Stored entries
====

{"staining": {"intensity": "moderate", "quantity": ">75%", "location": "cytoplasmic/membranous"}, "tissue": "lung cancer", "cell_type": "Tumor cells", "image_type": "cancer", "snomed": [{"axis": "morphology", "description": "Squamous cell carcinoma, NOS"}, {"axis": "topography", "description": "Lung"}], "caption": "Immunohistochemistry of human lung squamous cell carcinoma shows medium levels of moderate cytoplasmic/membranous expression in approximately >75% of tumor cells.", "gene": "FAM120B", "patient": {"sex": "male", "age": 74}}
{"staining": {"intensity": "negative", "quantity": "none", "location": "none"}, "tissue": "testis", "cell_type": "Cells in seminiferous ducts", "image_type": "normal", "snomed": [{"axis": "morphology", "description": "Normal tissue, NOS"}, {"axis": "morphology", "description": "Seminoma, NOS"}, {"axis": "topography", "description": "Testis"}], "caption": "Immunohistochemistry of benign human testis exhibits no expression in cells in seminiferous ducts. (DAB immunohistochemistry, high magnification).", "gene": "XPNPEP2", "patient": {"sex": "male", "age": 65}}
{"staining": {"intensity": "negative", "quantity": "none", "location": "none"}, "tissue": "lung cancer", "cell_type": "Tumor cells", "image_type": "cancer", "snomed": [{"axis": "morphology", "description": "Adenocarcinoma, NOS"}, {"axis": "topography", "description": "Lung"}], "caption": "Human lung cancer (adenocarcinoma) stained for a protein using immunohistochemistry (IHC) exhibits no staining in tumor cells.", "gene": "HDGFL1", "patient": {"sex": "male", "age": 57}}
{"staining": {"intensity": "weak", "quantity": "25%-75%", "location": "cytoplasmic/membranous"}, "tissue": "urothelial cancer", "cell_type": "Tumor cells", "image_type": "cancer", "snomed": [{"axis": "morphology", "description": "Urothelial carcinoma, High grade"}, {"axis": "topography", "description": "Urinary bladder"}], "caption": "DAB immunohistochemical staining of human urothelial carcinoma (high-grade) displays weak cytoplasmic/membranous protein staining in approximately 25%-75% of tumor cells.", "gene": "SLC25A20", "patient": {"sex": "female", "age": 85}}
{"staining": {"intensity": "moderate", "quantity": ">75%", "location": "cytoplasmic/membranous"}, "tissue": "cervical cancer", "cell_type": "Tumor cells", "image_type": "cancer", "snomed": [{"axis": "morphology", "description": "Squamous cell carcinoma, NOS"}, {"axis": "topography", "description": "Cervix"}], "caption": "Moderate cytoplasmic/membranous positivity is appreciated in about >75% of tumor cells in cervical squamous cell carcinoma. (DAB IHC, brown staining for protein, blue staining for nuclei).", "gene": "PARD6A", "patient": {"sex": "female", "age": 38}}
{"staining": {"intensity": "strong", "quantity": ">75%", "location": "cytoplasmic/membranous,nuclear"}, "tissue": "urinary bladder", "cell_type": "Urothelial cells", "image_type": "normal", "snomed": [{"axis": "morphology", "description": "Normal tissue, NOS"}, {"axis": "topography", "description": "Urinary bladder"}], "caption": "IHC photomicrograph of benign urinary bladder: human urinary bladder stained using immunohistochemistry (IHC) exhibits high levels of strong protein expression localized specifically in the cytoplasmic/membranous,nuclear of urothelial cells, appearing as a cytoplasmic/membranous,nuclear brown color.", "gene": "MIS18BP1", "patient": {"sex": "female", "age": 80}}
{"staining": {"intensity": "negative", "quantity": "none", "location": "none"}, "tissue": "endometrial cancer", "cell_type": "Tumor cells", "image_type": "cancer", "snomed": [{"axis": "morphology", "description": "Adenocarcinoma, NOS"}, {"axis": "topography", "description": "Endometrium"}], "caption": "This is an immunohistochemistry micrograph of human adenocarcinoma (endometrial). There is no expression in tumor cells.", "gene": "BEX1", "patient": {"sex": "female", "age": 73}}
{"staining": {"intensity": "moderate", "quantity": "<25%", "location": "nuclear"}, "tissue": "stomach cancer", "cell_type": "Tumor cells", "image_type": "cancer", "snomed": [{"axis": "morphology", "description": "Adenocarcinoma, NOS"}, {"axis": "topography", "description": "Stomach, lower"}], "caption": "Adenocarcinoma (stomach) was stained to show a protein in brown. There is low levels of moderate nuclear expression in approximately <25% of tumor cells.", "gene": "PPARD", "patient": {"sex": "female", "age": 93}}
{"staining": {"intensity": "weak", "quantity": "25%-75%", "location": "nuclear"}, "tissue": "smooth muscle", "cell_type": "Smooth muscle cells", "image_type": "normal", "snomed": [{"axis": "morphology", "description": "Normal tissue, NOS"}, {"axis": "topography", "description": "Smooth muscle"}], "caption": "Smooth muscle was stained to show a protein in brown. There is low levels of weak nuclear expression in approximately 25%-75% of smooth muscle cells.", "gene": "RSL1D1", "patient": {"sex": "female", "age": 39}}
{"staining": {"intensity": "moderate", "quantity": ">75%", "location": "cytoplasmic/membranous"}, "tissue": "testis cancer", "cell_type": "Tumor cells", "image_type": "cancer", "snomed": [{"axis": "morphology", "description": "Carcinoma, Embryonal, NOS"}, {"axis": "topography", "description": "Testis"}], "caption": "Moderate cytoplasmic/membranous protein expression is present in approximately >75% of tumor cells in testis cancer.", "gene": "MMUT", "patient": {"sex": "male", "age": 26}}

====

▶ [Exercise]: Set down only the lines above that fall between the line holding "cytoplasmic/membranous positivity is" and the line holding "photomicrograph of benign", inclusive, keeping each exact.

▶ [Answer area]:
{"staining": {"intensity": "moderate", "quantity": ">75%", "location": "cytoplasmic/membranous"}, "tissue": "cervical cancer", "cell_type": "Tumor cells", "image_type": "cancer", "snomed": [{"axis": "morphology", "description": "Squamous cell carcinoma, NOS"}, {"axis": "topography", "description": "Cervix"}], "caption": "Moderate cytoplasmic/membranous positivity is appreciated in about >75% of tumor cells in cervical squamous cell carcinoma. (DAB IHC, brown staining for protein, blue staining for nuclei).", "gene": "PARD6A", "patient": {"sex": "female", "age": 38}}
{"staining": {"intensity": "strong", "quantity": ">75%", "location": "cytoplasmic/membranous,nuclear"}, "tissue": "urinary bladder", "cell_type": "Urothelial cells", "image_type": "normal", "snomed": [{"axis": "morphology", "description": "Normal tissue, NOS"}, {"axis": "topography", "description": "Urinary bladder"}], "caption": "IHC photomicrograph of benign urinary bladder: human urinary bladder stained using immunohistochemistry (IHC) exhibits high levels of strong protein expression localized specifically in the cytoplasmic/membranous,nuclear of urothelial cells, appearing as a cytoplasmic/membranous,nuclear brown color.", "gene": "MIS18BP1", "patient": {"sex": "female", "age": 80}}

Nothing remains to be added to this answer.